SOURCE EXCERPT
┏━━

CONSTITUTION OF 1865

RATIFICATION


[NOTE: The Constitution of 1865 was not submitted to the electorate for ratification, and no document can be found, declaring such ratified. Such submission to the people was not stipulated in President Andrew Johnson's letter, appointing Lewis E. Parsons as Provisional Governor of Alabama, nor in Governor Parsons' Proclamation, calling for a constitutional convention. (See ENABLING INSTRUMENTS) The issue of submission was hotly debated in the waning days of the Convention, and, on a vote of 61-25, the Convention decided against submission of the Constitution to the electorate. The Constitution of 1865 became operable upon final adjournment of the Convention, September 30, 1865. Elections were held and the Legislature convened in Regular Session, November 20th. Robert M. Patton was elected Governor and inaugurated in the Hall of the House of Represenatatives at the Capitol. What follows are two letters from William H. Seward, United States Secretary of State: 1) To Lewis Parsons, relieving him of his duties as Provisional Governor; and, 2) To Governor Patton, as official recognition by the President of his status as the legally-elected Governor of Alabama. In addition, included is a document of outgoing Provisional Governor Parsons, reciting the events of the Constitutional Convention, and officially handing over the reigns of the Executive Department to Governor Patton. Although these items are not documentary declarations of ratification of the Constitution of 1865, they nevertheless serve to indicate that the new Constitution was fully operable, and acceptable to the President.]

DEPARTMENT OF STATE
Washington, 18th Dec., 1865

To His Excellency Lewis E. Parsons, Provisional Governor of the State of Alabama, Montgomery, Alabama:

Sir:

The time has arrived when, in the judgment of the President of the United States, the care and conduct of the proper affairs of the State of Alabama may be remitted to the constitutional authorities chosen by the people thereof, without danger to the peace and safety of the United States. By direction of the President, therefore, you are relieved from the trust which was heretofore reposed in you as Provisional Governor of the State of Alabama. Whenever the Governor elect shall have accepted and become qualified to discharge the duties of the Executive office, you will transfer the papers and property of the State, now in your custody, to his excellency the Governor elect.

┗━━

Items from a question collection
┏━━

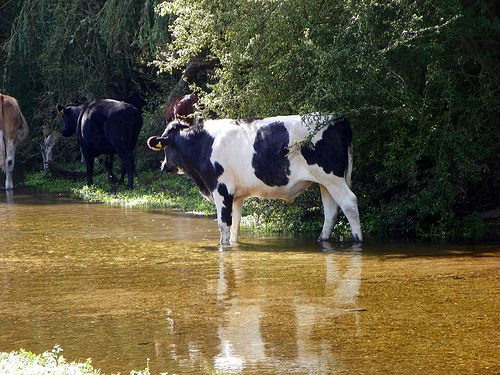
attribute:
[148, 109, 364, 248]
cow — spotted, black, white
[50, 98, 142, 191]
cow — black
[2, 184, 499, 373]
water — shallow, still, calm, placid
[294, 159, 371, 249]
legs — short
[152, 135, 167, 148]
peg — yellow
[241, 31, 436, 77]
leaves — green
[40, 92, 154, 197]
cow — fat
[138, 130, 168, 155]
ear — big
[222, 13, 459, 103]
leaves — green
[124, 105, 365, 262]
bull — black, white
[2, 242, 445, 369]
water — muddy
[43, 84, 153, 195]
bull — black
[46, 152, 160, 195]
grass — green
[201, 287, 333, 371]
reflection — bull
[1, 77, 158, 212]
silver bills — in the shade, cool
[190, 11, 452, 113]
bush — pretty, green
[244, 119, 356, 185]
spots — black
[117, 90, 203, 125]
bull — brown, hiding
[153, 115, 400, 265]
cow — black, white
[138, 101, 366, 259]
cow — white, Black, standing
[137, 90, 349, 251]
cow — standing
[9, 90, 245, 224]
cows — drinking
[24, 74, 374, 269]
cows — absorbing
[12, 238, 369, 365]
water — yellow, dirty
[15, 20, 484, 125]
trees — surrounding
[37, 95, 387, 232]
cows — standing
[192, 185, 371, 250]
legs — reflected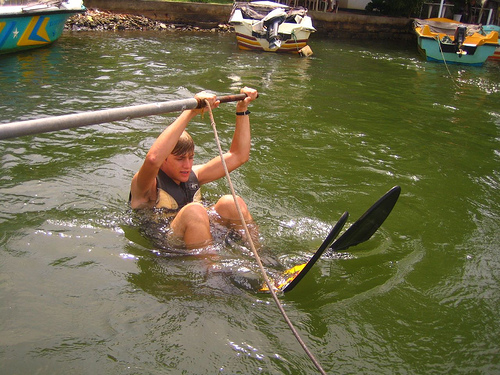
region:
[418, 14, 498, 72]
blue boat in water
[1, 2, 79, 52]
blue and yellow boat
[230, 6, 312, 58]
white and yellow boat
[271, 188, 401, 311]
black water skis in water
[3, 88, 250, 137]
grey metal jet ski pole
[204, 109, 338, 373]
brown rope attached to pole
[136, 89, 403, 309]
man holding jet ski pole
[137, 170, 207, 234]
black and tan life vest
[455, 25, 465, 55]
black motor on boat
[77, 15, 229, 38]
rocks next to water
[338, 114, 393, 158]
ripple in the water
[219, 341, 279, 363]
ripple in the water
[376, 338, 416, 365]
ripple in the water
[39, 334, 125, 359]
ripple in the water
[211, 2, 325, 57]
boat parked at dock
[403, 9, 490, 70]
boat parked at dock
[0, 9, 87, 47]
boat at the dock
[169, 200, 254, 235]
knees of the boy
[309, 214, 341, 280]
ski on the boy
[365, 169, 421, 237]
ski on the boy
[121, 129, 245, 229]
young male holding onto gray pole in green water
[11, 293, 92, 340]
green and white water in river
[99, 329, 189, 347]
green and white water in river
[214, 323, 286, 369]
green and white water in river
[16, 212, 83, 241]
green and white water in river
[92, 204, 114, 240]
green and white water in river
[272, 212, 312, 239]
green and white water in river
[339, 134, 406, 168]
fish swimming in green river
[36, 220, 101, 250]
fish swimming in green river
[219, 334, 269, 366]
fish swimming in green river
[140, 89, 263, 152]
boy is holding on to the pole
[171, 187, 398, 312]
man is on water skis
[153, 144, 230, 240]
man is wearing a life vest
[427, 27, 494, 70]
boat is aqua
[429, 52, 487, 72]
blue stripe on bottom of boat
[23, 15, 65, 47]
yellow and blue design on the boat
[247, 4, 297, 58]
boat motor is out of the water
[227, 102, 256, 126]
man has a watch on his left arm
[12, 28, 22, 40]
white star on the boat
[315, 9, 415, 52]
wall along the water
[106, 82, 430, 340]
a boy holding on to a pole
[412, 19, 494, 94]
a blue boat with yellow on top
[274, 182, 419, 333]
black water skis with yellow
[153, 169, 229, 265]
black and yellow water vest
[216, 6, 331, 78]
a white boat with brown trim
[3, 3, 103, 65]
a blue and yellow boat on the left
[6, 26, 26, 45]
a small white star on boat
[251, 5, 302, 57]
a white and black motor out of water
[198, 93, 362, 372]
a rope coming from the pole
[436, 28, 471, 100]
a rope coming off the blue boat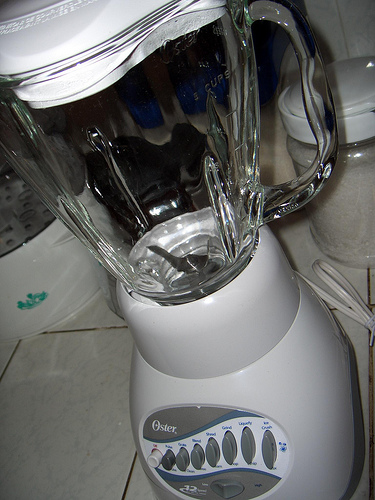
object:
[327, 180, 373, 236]
storage jar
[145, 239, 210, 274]
oster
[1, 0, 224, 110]
cover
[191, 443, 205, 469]
button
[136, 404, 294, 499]
controller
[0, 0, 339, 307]
glass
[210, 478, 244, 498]
button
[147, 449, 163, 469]
button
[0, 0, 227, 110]
lid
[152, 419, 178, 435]
brand name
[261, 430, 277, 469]
grey button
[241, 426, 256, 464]
grey button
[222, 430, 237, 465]
grey button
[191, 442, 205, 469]
grey button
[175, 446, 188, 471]
grey button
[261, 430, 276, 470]
button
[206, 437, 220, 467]
button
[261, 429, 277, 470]
chair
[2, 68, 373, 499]
tile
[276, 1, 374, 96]
tile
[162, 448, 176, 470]
button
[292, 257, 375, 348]
cord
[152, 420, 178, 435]
oster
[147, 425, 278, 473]
buttons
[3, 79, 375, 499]
surface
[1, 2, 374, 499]
blender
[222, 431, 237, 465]
button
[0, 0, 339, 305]
jar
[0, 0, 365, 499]
white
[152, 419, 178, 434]
symbol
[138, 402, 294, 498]
button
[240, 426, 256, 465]
button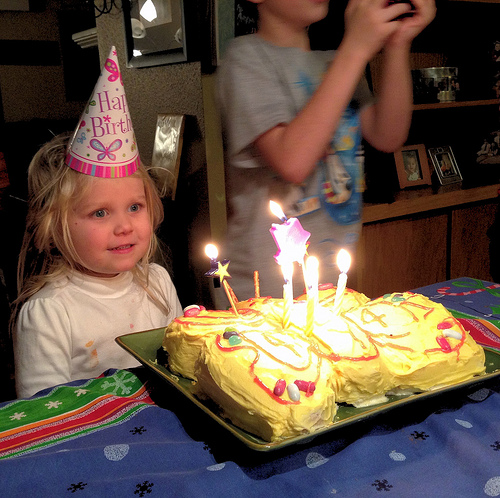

┗━━

DIRECTIONS FOR THIS TASK
Reproduce the part of the text on the 1865 Alabama constitution starting with "DEPARTMENT OF STATE" and going on through "the Governor elect.". The listing was taken from a separate source.

CORRECT OUTPUT
DEPARTMENT OF STATE
Washington, 18th Dec., 1865

To His Excellency Lewis E. Parsons, Provisional Governor of the State of Alabama, Montgomery, Alabama:

Sir:

The time has arrived when, in the judgment of the President of the United States, the care and conduct of the proper affairs of the State of Alabama may be remitted to the constitutional authorities chosen by the people thereof, without danger to the peace and safety of the United States. By direction of the President, therefore, you are relieved from the trust which was heretofore reposed in you as Provisional Governor of the State of Alabama. Whenever the Governor elect shall have accepted and become qualified to discharge the duties of the Executive office, you will transfer the papers and property of the State, now in your custody, to his excellency the Governor elect.